We gather to draw comfort from that thought. But we are also challenged by it.

Again, because this baby Jesus is strange. He’s as strange as any human newborn appearing in our midst. . .a bundle of raw humanity without convention, language, culture, or a sense of his own identity. And in some ways, he will grow up to still be even stranger. He will say things like this to us home bodies, “The Son of Man has nowhere to lay his head.” He will run out into the wilderness and face down the darkness that lives out there and within us close at hand. He will leave his family and become an itinerant preacher and healer. He will invite others to leave their homes and follow him. He will heal the down-trodden and touch the untouchable. He will decry violence and oppression and cross almost every social boundary he sees for the sake of his new family of ne’er-do-wells. And he will stand up to the educated and the religious and political authorities at great peril, and lose his life, and then take it up again in a way that defies explanation and has inspired millions to love him and the God he points to.

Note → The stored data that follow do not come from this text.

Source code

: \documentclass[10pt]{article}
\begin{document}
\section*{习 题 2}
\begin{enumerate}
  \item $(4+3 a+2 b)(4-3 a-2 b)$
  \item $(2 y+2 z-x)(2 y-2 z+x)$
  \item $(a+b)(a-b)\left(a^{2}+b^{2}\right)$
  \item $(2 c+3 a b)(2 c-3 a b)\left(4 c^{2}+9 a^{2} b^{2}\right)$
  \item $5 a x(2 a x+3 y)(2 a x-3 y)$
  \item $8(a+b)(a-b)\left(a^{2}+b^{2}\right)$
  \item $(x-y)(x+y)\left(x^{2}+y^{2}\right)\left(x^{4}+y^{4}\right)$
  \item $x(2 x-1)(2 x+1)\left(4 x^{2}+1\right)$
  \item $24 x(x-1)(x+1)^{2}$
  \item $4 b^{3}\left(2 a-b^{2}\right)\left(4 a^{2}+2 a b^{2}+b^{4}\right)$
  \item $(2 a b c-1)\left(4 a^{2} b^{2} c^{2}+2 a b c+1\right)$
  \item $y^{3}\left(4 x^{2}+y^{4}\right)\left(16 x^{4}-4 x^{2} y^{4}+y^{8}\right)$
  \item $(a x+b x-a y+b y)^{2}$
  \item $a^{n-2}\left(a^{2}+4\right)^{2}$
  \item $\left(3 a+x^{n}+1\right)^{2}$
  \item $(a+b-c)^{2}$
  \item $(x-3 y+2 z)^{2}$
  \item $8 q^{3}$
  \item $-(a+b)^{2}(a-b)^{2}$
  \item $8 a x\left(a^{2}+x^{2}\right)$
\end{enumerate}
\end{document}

But for tonight, we have a moment to catch our breath, bask in the warmth of this story yet, and maybe spend time with friends and family before the world again overtakes us with its demands and troubles. For all the strangeness of this baby named Jesus, and the strange Gospel he has yet to bring to us with an invitation for transformed, resurrected lives, he is this night the center of peace and all that is holy and good and just in the world.

He is the baby, small, maybe cute, certainly beautiful as all newborns are. . .he is the baby held lovingly by a mother tired from her labor but joyous to behold her son with her own eyes. Of a father, a carpenter looking out for his family’s safety and security, happy to see some of the most unnerving months of his life end with a healthy child. A wonderful thing for shepherds who have been eking a meager living off the wool, sheep, and grass that they know as well as the stars. . .Shepherds who have been given the favor of a visit from angels, and who will not forget what they have seen. They are the first to know. . . they stand at the beginning of a great story that spans humanity.

And we should pause and stay awhile, gazing at this image in our hearts, pondering as Mary pondered what she could scarcely imagine.